The cow snorted again, and looked into the woods, and right into the eyes of a timberwolf. It appeared without a sound, like magic, and stood gazing intently at the two animals, sizing them up.
The wolf turned its head to look at us for a few seconds too, although it seemed like time had stopped. It was sleek and gray, with the manicured face that you’ve seen in photographs, and a look of complete indifference in its eyes. Then it was gone.
We talked about it all at once, the four of us, but the words fell short somehow. It was one of those sights that we will cherish inside more than out, and be glad that we all saw it together.
The moose and calf stayed put. After all, Jim pointed out, she was sitting in her bedroom and her bathroom and her living room all at the same time. She didn’t have any appointments to keep, which was fine with us. What better way to enjoy lunch than to watch a couple moose?

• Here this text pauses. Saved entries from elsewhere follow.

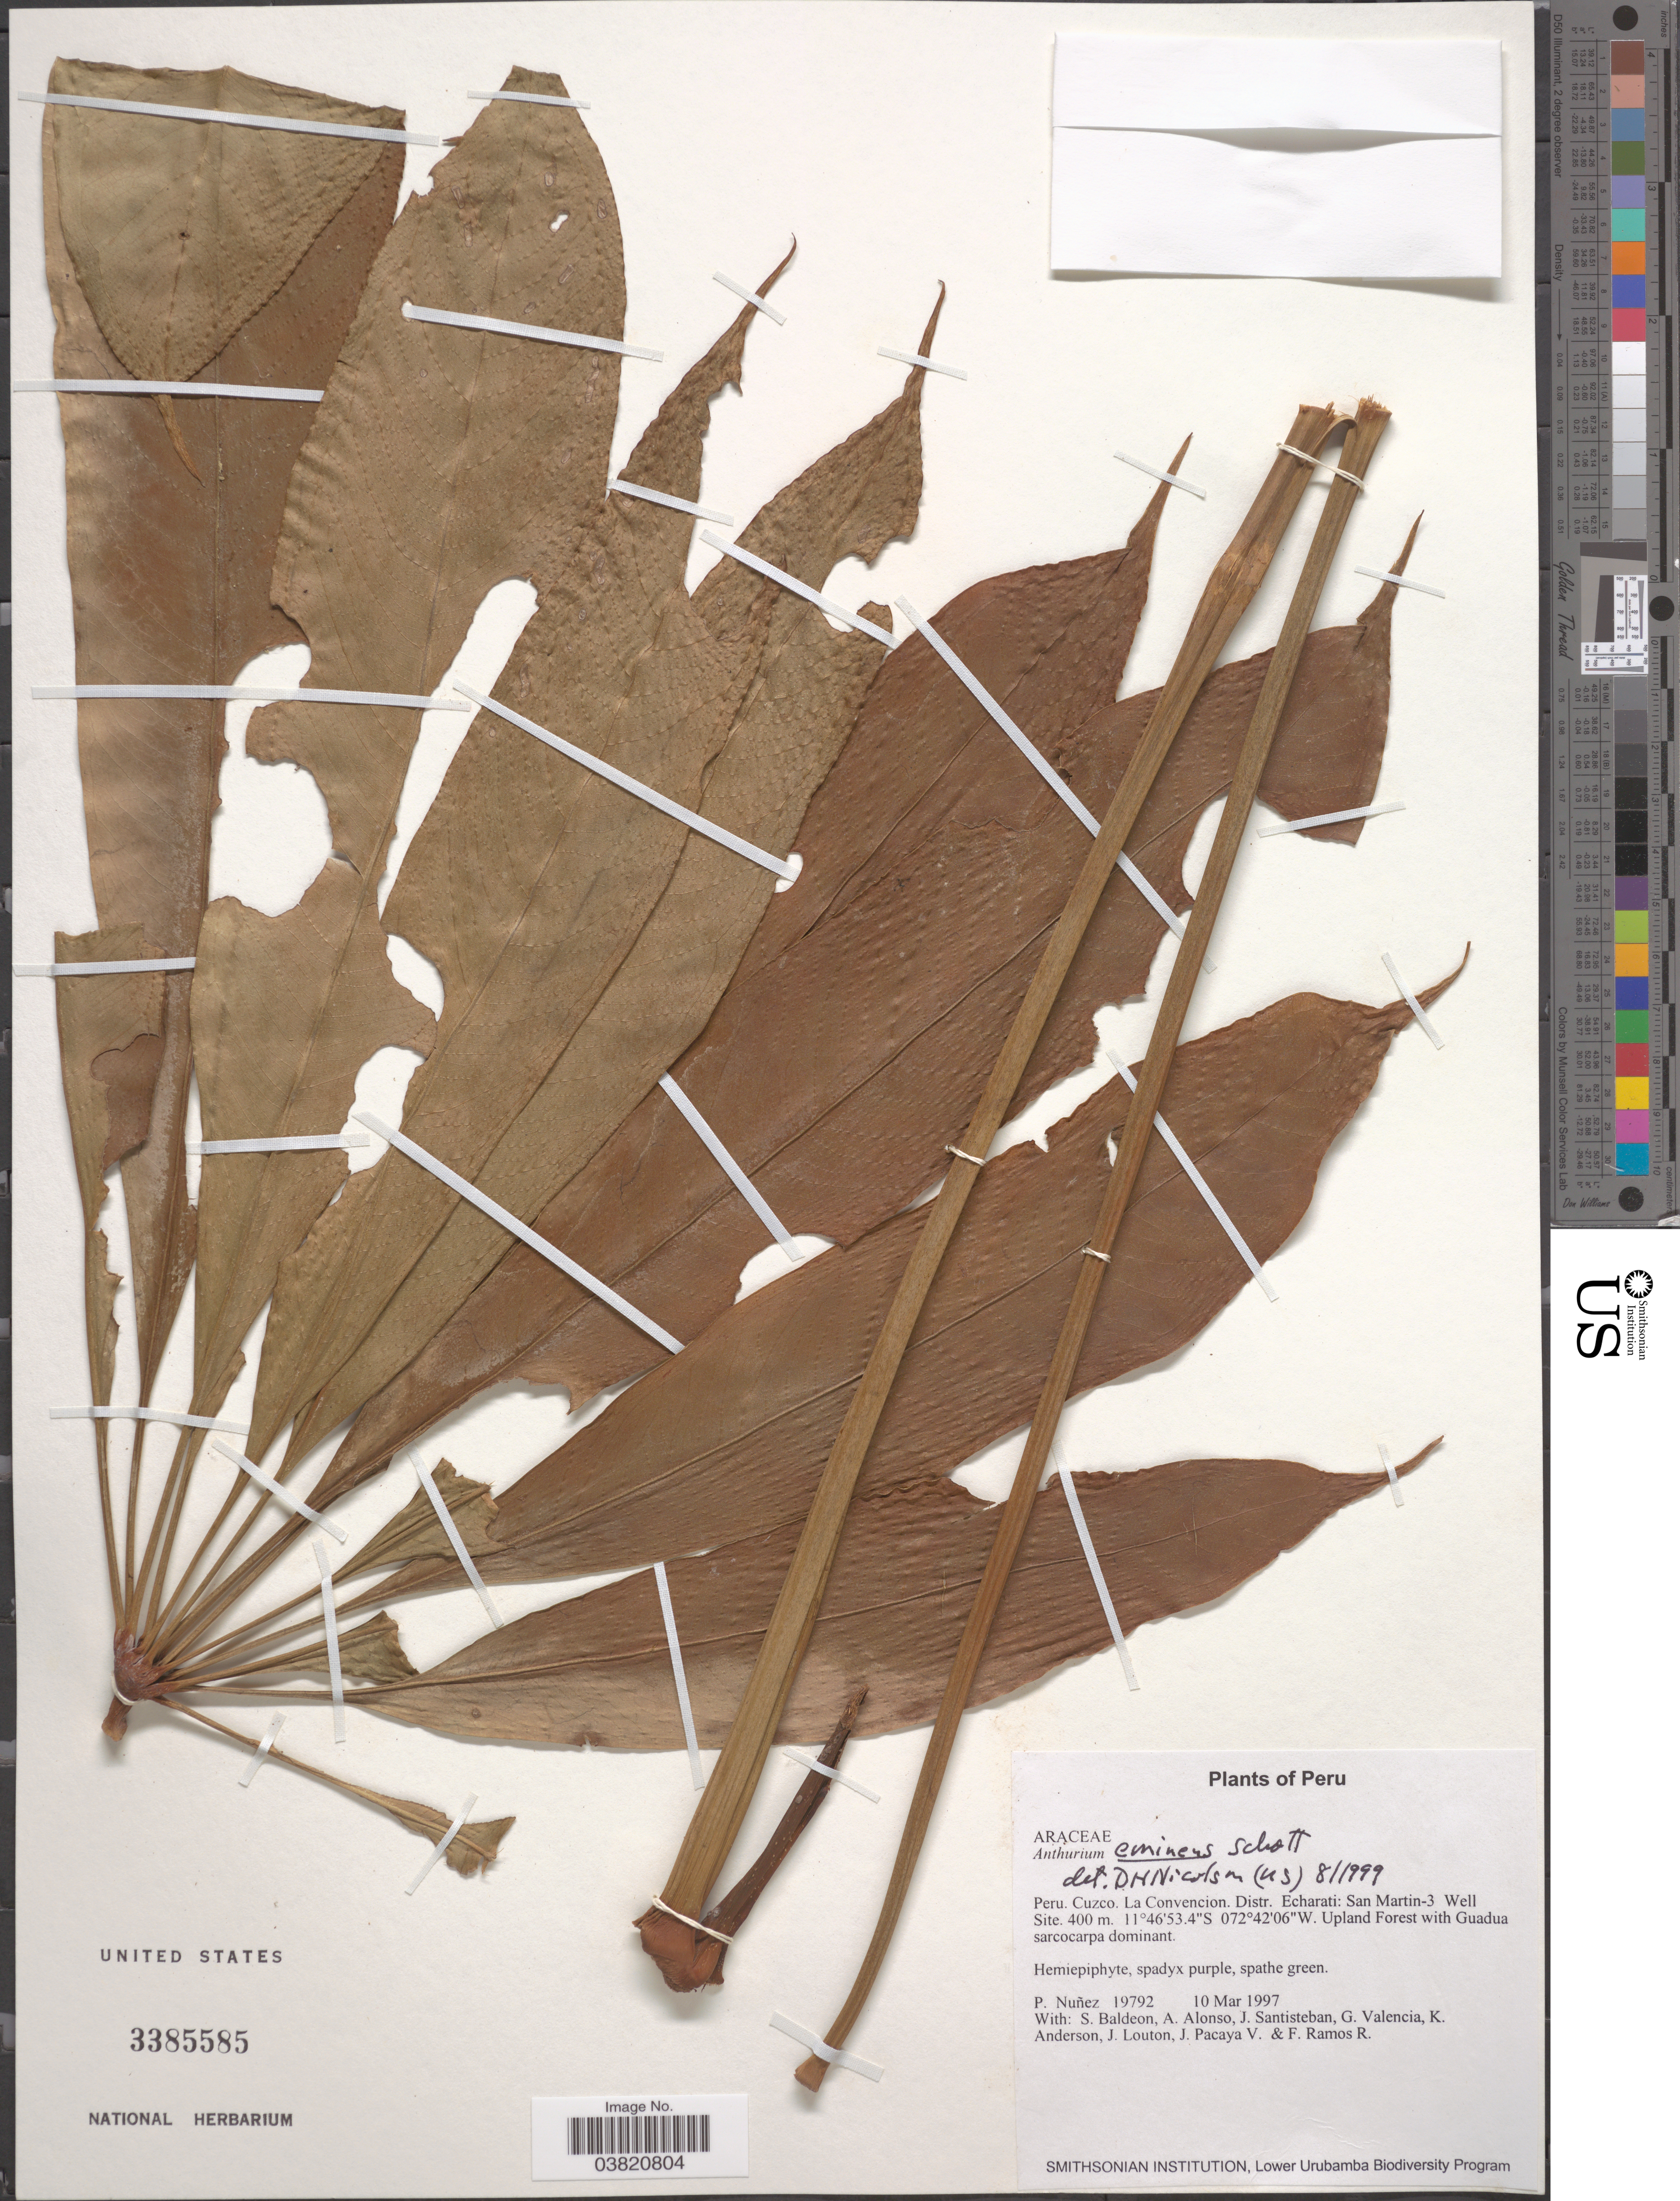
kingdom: Plantae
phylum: Tracheophyta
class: Liliopsida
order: Alismatales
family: Araceae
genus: Anthurium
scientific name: Anthurium eminens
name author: Schott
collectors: P. Nuñez V., S. Baldeon, A. Alonso, J. Santisteban & et al.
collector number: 19792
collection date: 1997-03-10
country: Peru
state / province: Cusco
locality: Cuzco. La Convencion. Distr. Echarati: San Martin-3 Well Site.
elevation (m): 400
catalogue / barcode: US 3385585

The mother was bigger than a draft horse. Huge. How many times had she played cat and mouse with a wolf? It might be a different story in deep snow amidst a pack of wolves, but for now, no single wolf would get the best of her. You could see it in her homely face, in her rippling flanks and huge hooves.
Soon the calf was eating its shore lunch too, its head stuck up between its mother legs, suckling. The sight filled us better than any cheese and salami sandwich ever could.
Six fish, technically
And we caught some fish, although I’m not sure how many.
The confusion started on Friday. I was in the front of the canoe, and Dave was paddling in the back as usual. Dave has a work ethic the size of that last moose, with a bad back thrown in. When we fish, he sits in the back and paddles and thinks too much.
Paul and Jim
I had his rod up front, so naturally when that five-pound northern hit his spoon on Town Lake, I brought it in.
“Technically, that’s my fish;” Dave quickly pointed out. Never mind that he had caught a nice lake trout on MY rod on Thursday. That was his fish too, although technically it was mine. Then he caught one on his own rod, so that was his outright.
Then Jim caught a trout on my rod, so that was mine, technically, and Jim and Dave each caught one on their own rods, and I caught one on my rod.
We ended up catching six fish, I think, but technically I caught four, and Jim and Dave each caught three. Guys think—and argue—about these things after spending five days in the woods together.

One thing I do know: Paul didn’t catch any. Blackflies don’t count. Technically.